The study will also evaluate how Provenge affects immune responses and quality of life.

“For men with low-risk, localized prostate cancer, the option of active surveillance is regularly recommended; however, variation in prostate specific antigen (PSA) monitoring and the anxiety of having a ‘cancer’ diagnosis causes many men to leave surveillance management and undergo interventional treatment,” said Neal D. Shore, MD, medical director for the Carolina Urologic Research Center and practicing urologist at Atlantic Urology Clinics.

“Given the numerous studies describing the effectiveness of sipuleucel-T immunotherapy for advanced prostate cancer, we are optimistic that data from ProVent may lead to the first-ever immunotherapy treatment option for men with early-stage prostate cancer,” added Shore, who is also ProVent’s principal investigator.

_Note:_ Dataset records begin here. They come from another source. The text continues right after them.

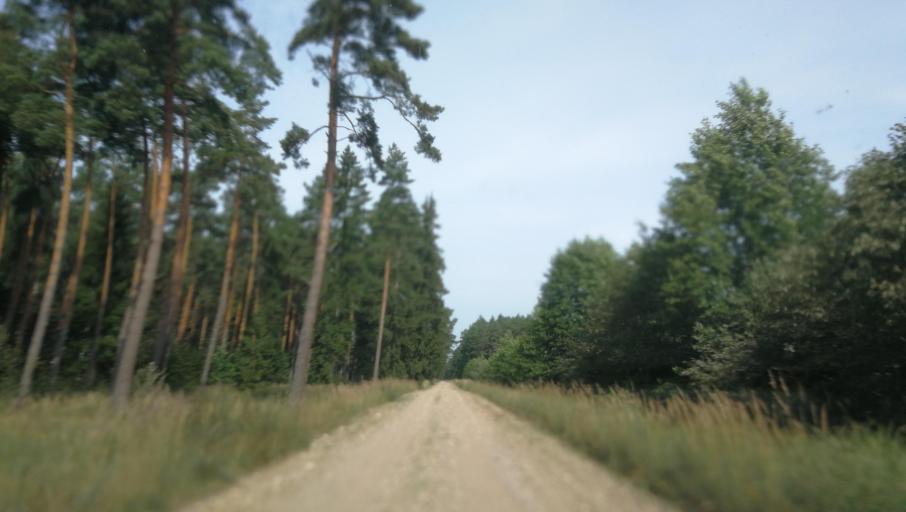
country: LV
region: Pavilostas
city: Pavilosta
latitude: 56.8252
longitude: 21.2878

In 2010, Provenge became the first immunotherapy to be approved in the U.S. for asymptomatic or minimally symptomatic metastatic castration-resistant prostate cancer, after data showed that it extended patients’ lives by four months, compared to a placebo. More recent real-world clinical data continues to demonstrate Provenge’s benefits in the same population, with some patients living up to four years after receiving the treatment.

“Provenge has been proven to extend life in men with metastatic castration-resistant prostate cancer (mCRPC), and we intend to change the way prostate cancer is treated by showing that immunotherapy can reduce disease progression and the need for aggressive intervention in men with early-stage disease,” Brown said.